Como cualquier otro político, de hecho, como cualquier otro ser humano, Felipe Quispe fue un ser multidimensional. De un racismo inveterado propio de un saludable hijo del colonialismo. Pero que tuvo la virtud de, a través de su radicalidad y la altisonancia de sus argumentos, construir un imaginario colectivo donde la visión del otro no esté nunca más subordinada a cuestiones étnicas.
También me interpeló a un nivel más personal. “Tienes que levantar la cabeza, tienes que decir: este Arturo Choque, con este apellido aymara, con esta cara de indio, es periodista y no se va a callar”.
Como cualquier otro político, de hecho, como cualquier otro ser humano, Felipe Quispe fue un ser multidimensional. De un racismo inveterado propio de un saludable hijo del colonialismo.
Al final de la jornada, con los postreros rayos del sol derramando chispas sobre el lago sagrado, me quedaba una pregunta. No era para el entrevistado, sino para mí. ¿Es realmente el Mallku ese fundamentalista impenitente a quien muchos cuestionan su intolerancia? Se lo pregunté y su respuesta me hizo comprender la dureza de sus argumentos, la radicalidad de su lucha sin concesiones: “Lo que pasa es que los q’aras nos han enseñado sus mañas a la hora de negociar: pides 10 para que te prometan 5 y te den 2. Entonces, yo reclamo la reconstitución del Kollasuyo para que al menos respeten nuestra identidad”, me dijo con una inaugural sinceridad.

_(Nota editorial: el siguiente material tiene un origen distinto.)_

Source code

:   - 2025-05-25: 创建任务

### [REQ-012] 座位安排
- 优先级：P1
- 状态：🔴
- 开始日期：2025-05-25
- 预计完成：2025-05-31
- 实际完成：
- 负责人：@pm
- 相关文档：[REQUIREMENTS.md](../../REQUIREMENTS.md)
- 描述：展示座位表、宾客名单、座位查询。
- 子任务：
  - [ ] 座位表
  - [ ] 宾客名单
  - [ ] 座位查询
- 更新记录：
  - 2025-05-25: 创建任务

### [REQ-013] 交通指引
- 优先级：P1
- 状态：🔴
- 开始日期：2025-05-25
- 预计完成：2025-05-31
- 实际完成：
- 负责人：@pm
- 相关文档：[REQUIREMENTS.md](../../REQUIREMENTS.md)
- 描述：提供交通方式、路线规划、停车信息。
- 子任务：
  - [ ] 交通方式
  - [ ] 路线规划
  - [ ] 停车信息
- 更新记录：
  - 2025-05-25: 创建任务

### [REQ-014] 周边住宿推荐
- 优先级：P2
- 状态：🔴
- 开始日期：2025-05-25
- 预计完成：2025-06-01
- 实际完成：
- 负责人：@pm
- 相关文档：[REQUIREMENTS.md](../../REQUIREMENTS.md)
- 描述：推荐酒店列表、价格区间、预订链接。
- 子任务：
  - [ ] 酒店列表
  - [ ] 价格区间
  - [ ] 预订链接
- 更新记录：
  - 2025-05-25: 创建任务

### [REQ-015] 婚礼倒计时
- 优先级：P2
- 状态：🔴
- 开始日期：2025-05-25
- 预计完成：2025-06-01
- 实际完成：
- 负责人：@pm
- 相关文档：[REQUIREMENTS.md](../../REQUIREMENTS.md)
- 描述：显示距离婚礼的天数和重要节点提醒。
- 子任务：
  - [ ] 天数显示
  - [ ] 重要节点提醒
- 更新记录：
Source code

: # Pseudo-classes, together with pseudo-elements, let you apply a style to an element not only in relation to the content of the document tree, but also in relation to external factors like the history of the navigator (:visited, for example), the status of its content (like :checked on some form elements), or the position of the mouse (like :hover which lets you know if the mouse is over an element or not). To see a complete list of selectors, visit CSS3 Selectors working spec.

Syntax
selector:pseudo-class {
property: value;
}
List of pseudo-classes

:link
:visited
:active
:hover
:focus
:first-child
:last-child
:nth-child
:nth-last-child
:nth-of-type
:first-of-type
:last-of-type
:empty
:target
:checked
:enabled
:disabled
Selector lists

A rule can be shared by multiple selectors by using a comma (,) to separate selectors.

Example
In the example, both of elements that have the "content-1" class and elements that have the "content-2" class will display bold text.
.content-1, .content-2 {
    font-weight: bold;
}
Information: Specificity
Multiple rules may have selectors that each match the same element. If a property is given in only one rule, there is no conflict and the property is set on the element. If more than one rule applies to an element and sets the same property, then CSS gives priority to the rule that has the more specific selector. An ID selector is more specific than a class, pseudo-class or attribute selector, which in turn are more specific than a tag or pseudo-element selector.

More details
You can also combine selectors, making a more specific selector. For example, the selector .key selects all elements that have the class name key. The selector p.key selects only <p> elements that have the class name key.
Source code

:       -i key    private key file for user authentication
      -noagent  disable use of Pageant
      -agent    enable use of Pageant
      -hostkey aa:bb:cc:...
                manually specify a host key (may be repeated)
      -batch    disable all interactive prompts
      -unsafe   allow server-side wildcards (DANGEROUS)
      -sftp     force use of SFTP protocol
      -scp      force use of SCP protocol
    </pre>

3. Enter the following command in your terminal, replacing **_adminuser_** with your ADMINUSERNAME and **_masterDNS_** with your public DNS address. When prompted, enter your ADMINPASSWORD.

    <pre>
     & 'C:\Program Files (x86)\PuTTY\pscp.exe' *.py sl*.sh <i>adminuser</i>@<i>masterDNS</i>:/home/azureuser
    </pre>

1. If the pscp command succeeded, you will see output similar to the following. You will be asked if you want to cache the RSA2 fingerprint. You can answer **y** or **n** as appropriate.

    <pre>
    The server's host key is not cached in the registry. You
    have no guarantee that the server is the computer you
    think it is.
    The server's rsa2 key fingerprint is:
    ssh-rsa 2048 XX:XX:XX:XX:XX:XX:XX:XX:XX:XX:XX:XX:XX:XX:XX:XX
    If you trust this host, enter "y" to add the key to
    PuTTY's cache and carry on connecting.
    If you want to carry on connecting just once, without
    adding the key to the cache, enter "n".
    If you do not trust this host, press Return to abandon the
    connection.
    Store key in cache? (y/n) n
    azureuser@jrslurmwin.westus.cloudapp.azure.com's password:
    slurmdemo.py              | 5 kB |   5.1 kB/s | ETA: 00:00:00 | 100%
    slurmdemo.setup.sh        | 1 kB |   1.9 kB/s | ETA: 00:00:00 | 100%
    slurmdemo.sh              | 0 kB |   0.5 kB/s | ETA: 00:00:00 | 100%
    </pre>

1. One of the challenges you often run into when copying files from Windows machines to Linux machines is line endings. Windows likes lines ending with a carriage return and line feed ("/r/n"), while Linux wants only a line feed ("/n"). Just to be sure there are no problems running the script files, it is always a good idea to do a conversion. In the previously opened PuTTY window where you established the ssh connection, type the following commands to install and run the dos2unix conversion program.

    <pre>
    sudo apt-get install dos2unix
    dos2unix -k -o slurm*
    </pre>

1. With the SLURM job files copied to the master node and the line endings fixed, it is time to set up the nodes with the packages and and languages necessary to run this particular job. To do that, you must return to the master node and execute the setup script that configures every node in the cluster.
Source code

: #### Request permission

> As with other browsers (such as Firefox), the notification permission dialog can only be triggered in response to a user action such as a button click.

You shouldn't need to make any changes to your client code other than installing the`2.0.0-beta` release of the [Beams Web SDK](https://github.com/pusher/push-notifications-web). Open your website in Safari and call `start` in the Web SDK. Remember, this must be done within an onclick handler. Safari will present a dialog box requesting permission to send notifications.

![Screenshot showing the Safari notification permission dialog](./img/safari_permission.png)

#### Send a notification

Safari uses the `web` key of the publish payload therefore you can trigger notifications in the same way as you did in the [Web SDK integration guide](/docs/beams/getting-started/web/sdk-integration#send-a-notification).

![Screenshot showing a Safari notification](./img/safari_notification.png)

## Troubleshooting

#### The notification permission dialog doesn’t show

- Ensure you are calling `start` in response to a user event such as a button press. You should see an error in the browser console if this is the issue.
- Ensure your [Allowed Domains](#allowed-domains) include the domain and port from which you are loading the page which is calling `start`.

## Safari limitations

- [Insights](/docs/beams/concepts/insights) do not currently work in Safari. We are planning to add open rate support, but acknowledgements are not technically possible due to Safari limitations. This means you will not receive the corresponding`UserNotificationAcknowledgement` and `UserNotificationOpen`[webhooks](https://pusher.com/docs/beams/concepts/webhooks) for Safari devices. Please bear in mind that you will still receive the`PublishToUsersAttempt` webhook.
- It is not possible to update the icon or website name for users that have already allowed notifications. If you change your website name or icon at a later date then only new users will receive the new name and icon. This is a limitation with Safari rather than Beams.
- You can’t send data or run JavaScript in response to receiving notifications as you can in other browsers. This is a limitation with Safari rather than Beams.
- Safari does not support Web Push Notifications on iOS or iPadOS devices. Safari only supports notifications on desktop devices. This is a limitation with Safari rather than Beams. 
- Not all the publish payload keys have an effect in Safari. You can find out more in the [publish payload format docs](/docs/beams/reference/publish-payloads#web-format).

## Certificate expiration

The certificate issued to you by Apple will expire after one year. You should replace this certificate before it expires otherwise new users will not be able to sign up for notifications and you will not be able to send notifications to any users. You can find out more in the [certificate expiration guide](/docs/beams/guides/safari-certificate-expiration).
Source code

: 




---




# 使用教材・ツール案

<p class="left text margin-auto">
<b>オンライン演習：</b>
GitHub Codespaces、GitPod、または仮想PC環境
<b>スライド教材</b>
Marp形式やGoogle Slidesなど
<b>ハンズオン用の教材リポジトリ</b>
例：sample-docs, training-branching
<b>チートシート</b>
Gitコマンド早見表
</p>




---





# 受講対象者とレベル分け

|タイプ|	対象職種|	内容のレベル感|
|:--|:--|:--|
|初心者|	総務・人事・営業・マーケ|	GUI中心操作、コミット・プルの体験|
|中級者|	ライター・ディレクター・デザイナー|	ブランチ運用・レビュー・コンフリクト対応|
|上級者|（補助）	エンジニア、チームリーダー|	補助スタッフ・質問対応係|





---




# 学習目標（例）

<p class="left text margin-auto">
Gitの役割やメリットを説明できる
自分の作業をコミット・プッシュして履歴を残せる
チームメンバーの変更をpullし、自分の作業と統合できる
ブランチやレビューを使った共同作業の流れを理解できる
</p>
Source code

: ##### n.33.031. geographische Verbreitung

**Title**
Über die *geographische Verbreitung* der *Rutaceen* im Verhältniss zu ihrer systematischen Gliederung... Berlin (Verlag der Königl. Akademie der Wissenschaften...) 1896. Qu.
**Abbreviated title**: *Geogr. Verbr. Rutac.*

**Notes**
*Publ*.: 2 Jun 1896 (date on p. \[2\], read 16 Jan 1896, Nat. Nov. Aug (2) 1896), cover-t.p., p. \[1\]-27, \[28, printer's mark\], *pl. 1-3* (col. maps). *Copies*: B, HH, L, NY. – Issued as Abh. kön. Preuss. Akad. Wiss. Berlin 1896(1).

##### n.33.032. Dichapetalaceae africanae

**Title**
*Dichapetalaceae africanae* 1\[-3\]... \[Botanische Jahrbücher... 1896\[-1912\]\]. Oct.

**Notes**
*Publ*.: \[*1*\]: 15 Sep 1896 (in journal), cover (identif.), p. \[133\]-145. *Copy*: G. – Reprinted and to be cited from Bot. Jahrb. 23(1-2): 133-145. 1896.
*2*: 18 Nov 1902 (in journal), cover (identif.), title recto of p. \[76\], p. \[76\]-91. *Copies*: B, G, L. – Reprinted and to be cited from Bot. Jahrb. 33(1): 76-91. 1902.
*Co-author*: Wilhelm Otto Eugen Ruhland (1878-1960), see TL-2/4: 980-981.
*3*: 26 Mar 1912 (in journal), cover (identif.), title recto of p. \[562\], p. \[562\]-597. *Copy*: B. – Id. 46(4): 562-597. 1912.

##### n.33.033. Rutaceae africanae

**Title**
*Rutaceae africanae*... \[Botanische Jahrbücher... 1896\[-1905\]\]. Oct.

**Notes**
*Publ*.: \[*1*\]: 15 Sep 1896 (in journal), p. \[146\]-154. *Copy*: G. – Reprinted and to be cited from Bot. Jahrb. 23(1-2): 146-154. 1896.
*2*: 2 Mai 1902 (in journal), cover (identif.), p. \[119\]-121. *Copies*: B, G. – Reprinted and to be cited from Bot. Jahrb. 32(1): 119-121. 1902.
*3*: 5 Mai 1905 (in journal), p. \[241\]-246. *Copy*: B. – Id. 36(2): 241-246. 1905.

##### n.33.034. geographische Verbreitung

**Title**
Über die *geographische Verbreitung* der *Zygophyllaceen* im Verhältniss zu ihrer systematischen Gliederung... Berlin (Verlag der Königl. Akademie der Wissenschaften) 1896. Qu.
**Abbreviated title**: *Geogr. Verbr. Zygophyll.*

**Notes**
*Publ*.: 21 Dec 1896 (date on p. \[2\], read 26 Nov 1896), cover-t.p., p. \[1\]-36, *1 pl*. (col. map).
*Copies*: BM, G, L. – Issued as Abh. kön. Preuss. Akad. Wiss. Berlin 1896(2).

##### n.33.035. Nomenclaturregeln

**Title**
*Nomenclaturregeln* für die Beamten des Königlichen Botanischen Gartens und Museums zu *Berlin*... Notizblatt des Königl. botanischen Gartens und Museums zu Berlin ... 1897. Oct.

De haber seguido con vida, Felipe Quispe Huanca estaría próximo a convertirse en Gobernador del departamento de La Paz ¿Habría sido un buen Gobernador? Tal vez no. Todavía están por ahí un par de denuncias en su contra que nunca fueron aclaradas. Su hostilidad hacia un buen porcentaje de la población boliviana le restaba puntos como político. Sin embargo, y por encima de toda otra consideración, Bolivia tiene un antes y un después del Mallku.
Solo el tiempo dirá si las bolivianas y los bolivianos somos capaces de construir un país donde las relaciones de poder entre las dos Bolivias se equilibren para romper el círculo del colonialismo. Solo en unos años sabremos si podremos salvar las profundas grietas entre el mundo indígena y el no indígena, entre lo urbano y lo rural; o si tendremos que escuchar de nuevo a los fusiles atronando los rincones de la cordillera.